Investors purchased once-vacant homes that were neglected, remodeled them and filled them with tenants who take care of them like their own. This has improved neighborhoods greatly.
What are some of the big mistakes renters make when choosing rental property, and what can they do to avoid them?
We, of course, recommend that tenants rent through a management company that is NARPM-affiliated. When you are an NARPM affiliate, you agree to a code of ethics, which is one of the reasons why this organization has had the strength and growth in the last decade.
As a tenant looking for a rental home, I would be very careful going through Craigslist and places that aren’t reputable companies.
What red flags should tenants look for when searching for rental housing or dealing with landlords?
Most everyone has heard of the Craigslist scams that are out there, where landlords ask a tenant to mail or wire money to them directly. Avoid anything like this at all costs! Meet the landlord in person, ask them for proof that they own the property, or go through a management company directly.
Landlords that ask for very large deposits can sometimes be problematic at move-out, or an out-of-state “do it yourself” landlord who is not available during a repair emergency. Tenants have rights, too, which is why we always direct individuals with housing issues to Project Sentinel.
Project Sentinel assists consumers who have been victims of discrimination who normally would be unable to assist themselves, or know they have been discriminated against. They also provide mediation services.
Which tenants have the most problems finding housing in Stanislaus, and what can they do to improve their chances?
Some tenants with many pets, particularly large ones and certain breeds, scare many owners, and that can make renting very hard. Not only that, but insurance companies now have a list of restricted breeds that property management companies must abide by; otherwise, the owner can lose their insurance if violated.
Lists of dogs may include: pit bulls, presa canario, Rottweilers, wolf dogs, Akita breeds, Shar-Pei or any blue-tongue breeds. Our list of dogs changes from year to year because of what insurance companies deem as dangerous animals.
What are some of the big mistakes landlords make when choosing tenants, and what can they do to avoid them?
Landlords should screen tenants very carefully and include verification – landlord references at a minimum. We cross-train employees to look for certain discrepancies on applications.
Get verification of income. If they have been just newly hired, we ask for a new hire letter, or something that is from their employer that we can verify. If addresses do not appear to match ... with what is on the credit report, that can be a red flag.
Is it hard for landlords to find “good” tenants, and what exactly are they looking for?
We expect tenants to treat the property as if it were their own. This includes notifying us if anything needs to be repaired, so we can take care of it for them. We also require renter insurance, so if there is any kind of disaster at the property, the tenant is protected. This includes displacement and protection of personal belongings.
What should property owners consider before turning their homes into rentals?

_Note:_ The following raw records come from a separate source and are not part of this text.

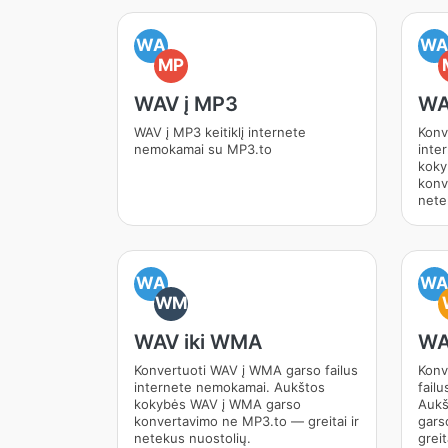
WA
W
MP
WAV į MP3
WA
WAV į MP3 keitiklį internete
Konv
nemokamai su MP3.to
inte
koky
konv
nete
WA
W
WM
WAV iki WMA
WA
Konvertuoti WAV į WMA garso failus
Konv
internete nemokamai. Aukštos
fail
kokybės WAV į WMA garso
Aukš
konvertavimo ne MP3.to — greitai ir
gars
netekus nuostolių.
greit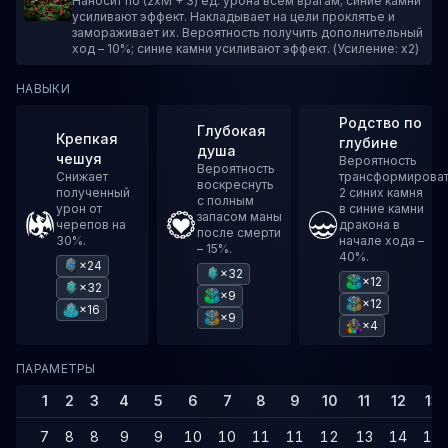
Наносит по (2xM + 3) ед. урона всем врагам; синие камни
усиливают эффект. Накладывает на цели проклятье и
замораживает их. Вероятность получить дополнительный
ход – 10%; синие камни усиливают эффект. (Усиление: x2)
НАВЫКИ
Родство по
Глубокая
Крепкая
глубине
душа
чешуя
Вероятность
Вероятность
Снижает
трансформирова
воскреснуть
полученный
2 синих камня
с полным
урон от
в синие камни
запасом маны
черепов на
дракона в
после смерти
30%.
начале хода –
– 15%.
40%.
×24
×32
×12
×32
×9
×12
×16
×9
×4
ПАРАМЕТРЫ
1
2
3
4
5
6
7
8
9
10
11
12
13
7
8
8
9
9
10
10
11
11
12
13
14
14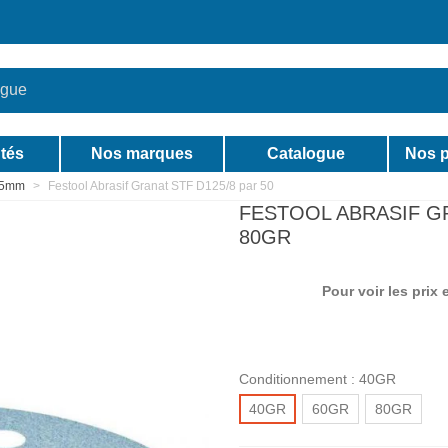
tés
Nos marques
Catalogue
Nos p
125mm
>
Festool Abrasif Granat STF D125/8 par 50
FESTOOL ABRASIF GR
80GR
Pour voir les prix
Conditionnement :
40GR
40GR
60GR
80GR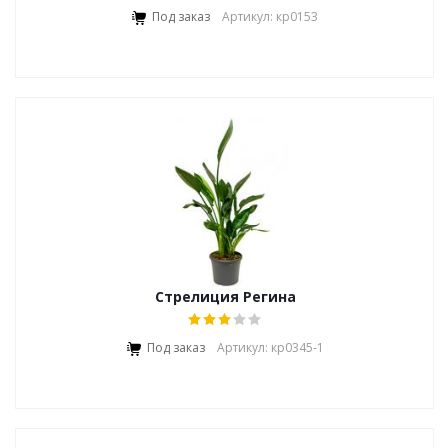
Под заказ
Артикул: кр0153
Стрелиция Регина
Под заказ
Артикул: кр0345-1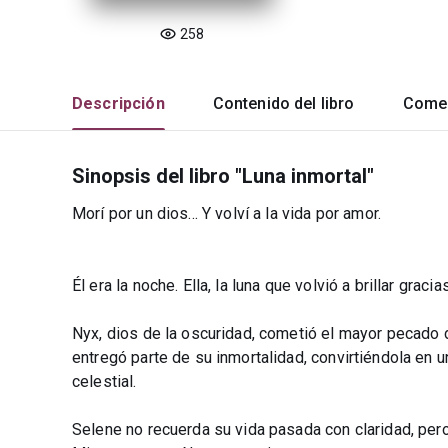
258
Descripción
Contenido del libro
Comen
Sinopsis del libro "Luna inmortal"
Morí por un dios... Y volví a la vida por amor.
Él era la noche. Ella, la luna que volvió a brillar gracias
Nyx, dios de la oscuridad, cometió el mayor pecado d
entregó parte de su inmortalidad, convirtiéndola en 
celestial.
Selene no recuerda su vida pasada con claridad, pero 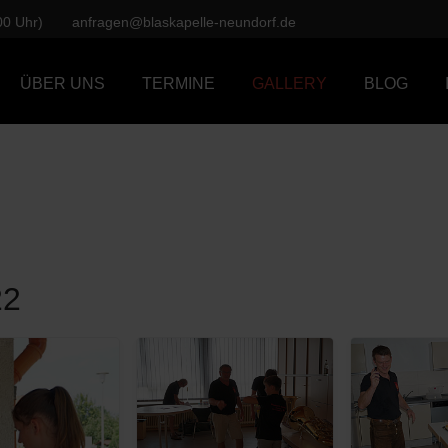
00 Uhr)
anfragen@blaskapelle-neundorf.de
ÜBER UNS
TERMINE
GALLERY
BLOG
22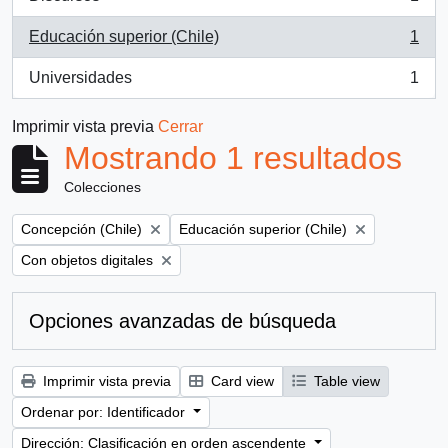
, 1 resultados
Educación superior (Chile)
1
, 1 resultados
Universidades
1
, 1 resultados
Imprimir vista previa
Cerrar
Mostrando 1 resultados
Colecciones
Remove filter:
Remove filter:
Concepción (Chile)
Educación superior (Chile)
Remove filter:
Con objetos digitales
Opciones avanzadas de búsqueda
Imprimir vista previa
Card view
Table view
Ordenar por: Identificador
Dirección: Clasificación en orden ascendente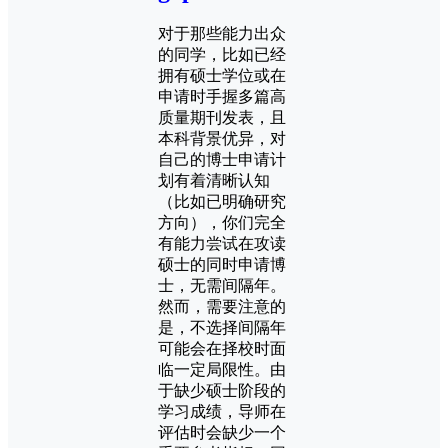
对于那些能力出众
的同学，比如已经
拥有硕士学位或在
申请时手握多篇高
质量期刊发表，且
本科背景优异，对
自己的博士申请计
划有着清晰认知
（比如已明确研究
方向），你们完全
有能力尝试在攻读
硕士的同时申请博
士，无需间隔年。
然而，需要注意的
是，不选择间隔年
可能会在择校时面
临一定局限性。由
于缺少硕士阶段的
学习成绩，导师在
评估时会缺少一个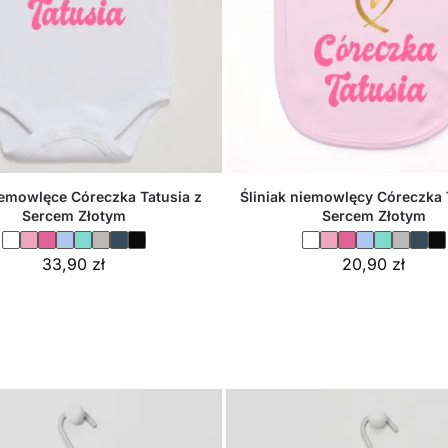
emowlęce Córeczka Tatusia z
Śliniak niemowlęcy Córeczka 
Sercem Złotym
Sercem Złotym
33,90
zł
20,90
zł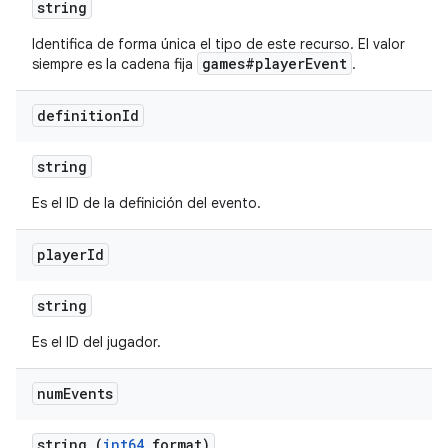
string
Identifica de forma única el tipo de este recurso. El valor
games#playerEvent
siempre es la cadena fija
.
definition
Id
string
Es el ID de la definición del evento.
player
Id
string
Es el ID del jugador.
num
Events
string (
int64
format)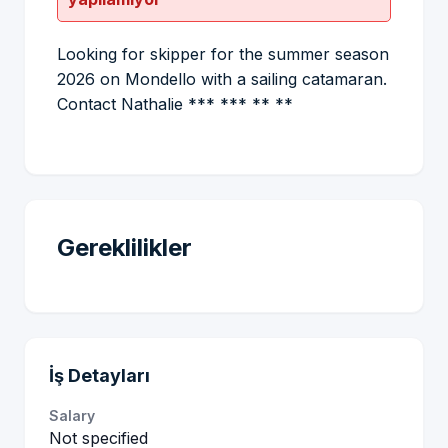
Looking for skipper for the summer season
2026 on Mondello with a sailing catamaran.
Contact Nathalie *** *** ** **
Gereklilikler
İş Detayları
Salary
Not specified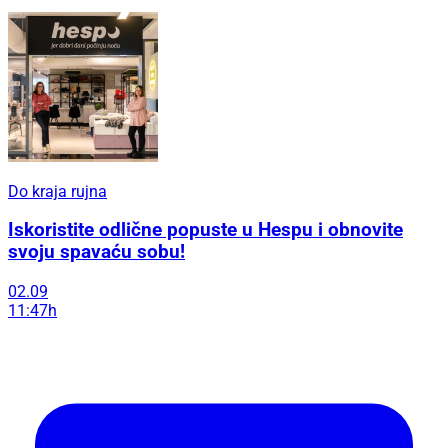
Do kraja rujna
Iskoristite odlične popuste u Hespu i obnovite
svoju spavaću sobu!
02.09
11:47h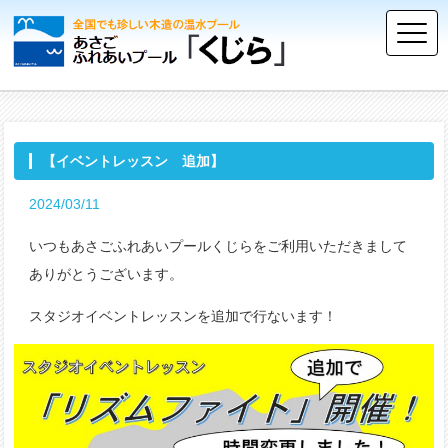
【イベントレッスン 追加】
2024/03/11
いつもあさごふれあいプールくじらをご利用いただきまして
ありがとうございます。
スタジオイベントレッスンを追加で行ないます！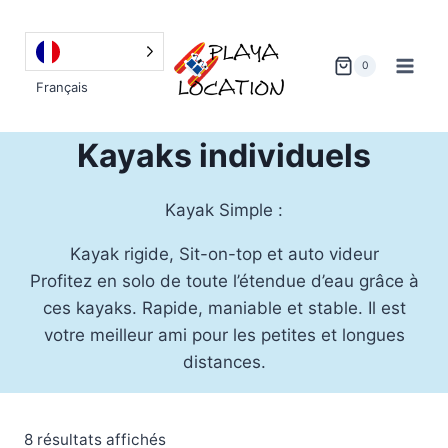
Aller
au
contenu
0
Français
Kayaks individuels
Kayak Simple :
Kayak rigide, Sit-on-top et auto videur
Profitez en solo de toute l’étendue d’eau grâce à
ces kayaks. Rapide, maniable et stable. Il est
votre meilleur ami pour les petites et longues
distances.
Trié
8 résultats affichés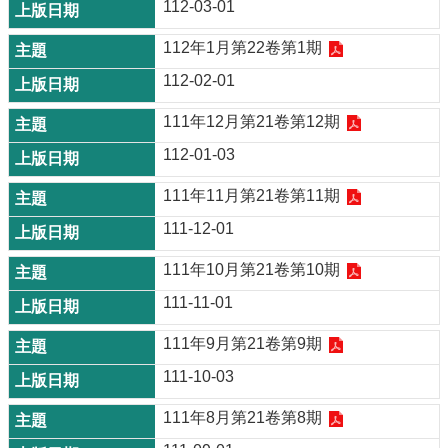
112-03-01
112年1月第22卷第1期
112-02-01
111年12月第21卷第12期
112-01-03
111年11月第21卷第11期
111-12-01
111年10月第21卷第10期
111-11-01
111年9月第21卷第9期
111-10-03
111年8月第21卷第8期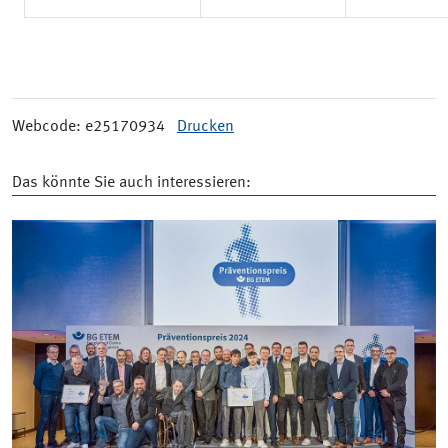
Webcode: e25170934
Drucken
Das könnte Sie auch interessieren: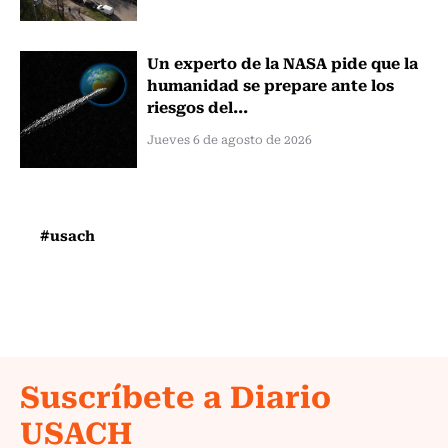
Un experto de la NASA pide que la
humanidad se prepare ante los
riesgos del...
Jueves 6 de agosto de 2026
#usach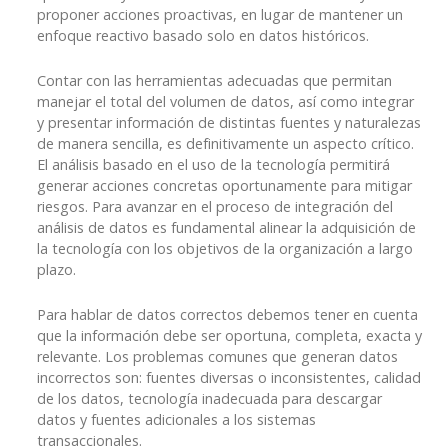
proponer acciones proactivas, en lugar de mantener un
enfoque reactivo basado solo en datos históricos.
Contar con las herramientas adecuadas que permitan
manejar el total del volumen de datos, así como integrar
y presentar información de distintas fuentes y naturalezas
de manera sencilla, es definitivamente un aspecto crítico.
El análisis basado en el uso de la tecnología permitirá
generar acciones concretas oportunamente para mitigar
riesgos. Para avanzar en el proceso de integración del
análisis de datos es fundamental alinear la adquisición de
la tecnología con los objetivos de la organización a largo
plazo.
Para hablar de datos correctos debemos tener en cuenta
que la información debe ser oportuna, completa, exacta y
relevante. Los problemas comunes que generan datos
incorrectos son: fuentes diversas o inconsistentes, calidad
de los datos, tecnología inadecuada para descargar
datos y fuentes adicionales a los sistemas
transaccionales.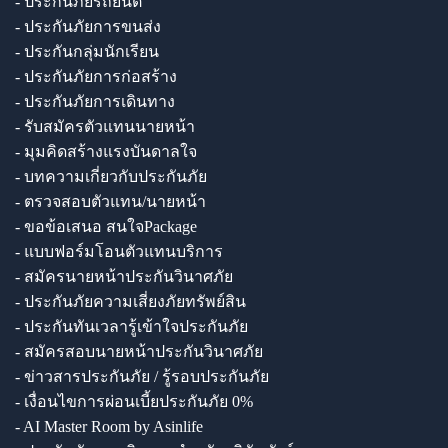
- ประกันภัยรถยนต์
- ประกันภัยการขนส่ง
- ประกันกลุ่มนักเรียน
- ประกันภัยการก่อสร้าง
- ประกันภัยการเดินทาง
- รับสมัครตัวแทนนายหน้า
- มุมคิดสร้างแรงบันดาลใจ
- บทความเกี่ยวกับประกันภัย
- ตรวจสอบตัวแทน/นายหน้า
- ขอข้อเสนอ สนใจPackage
- แบบฟอร์มโอนตัวแทนบริการ
- สมัครนายหน้าประกันวินาศภัย
- ประกันภัยความเสี่ยงภัยทรัพย์สิน
- ประกันทันเวลารู้เข้าใจประกันภัย
- สมัครสอบนายหน้าประกันวินาศภัย
- ข่าวสารประกันภัย / รู้รอบประกันภัย
- เงื่อนไขการผ่อนเบี้ยประกันภัย 0%
- AI Master Room by Asinlife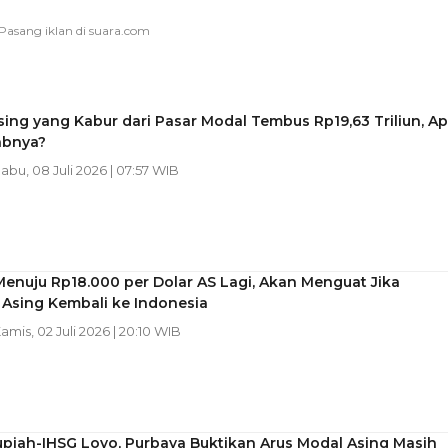
ing yang Kabur dari Pasar Modal Tembus Rp19,63 Triliun, A
abnya?
Rabu, 08 Juli 2026 | 07:57 WIB
enuju Rp18.000 per Dolar AS Lagi, Akan Menguat Jika
 Asing Kembali ke Indonesia
Kamis, 02 Juli 2026 | 20:10 WIB
piah-IHSG Loyo, Purbaya Buktikan Arus Modal Asing Masih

I am competing with property owners who think they can manage their own properties. They are individuals who can’t keep pace with legal changes, who are shortsighted in their approach to preventative maintenance and who are teetering on the edge of Fair Housing Act issues.
The cost can vary from management companies, but the one thing I can tell you is that the largest number of people who come to me with problems are owners who place tenants themselves. They do not properly screen the tenant, then the tenant falls behind on rent and they need me to come in and help them. Hire a property manager affiliated with NARPM and limit your exposure.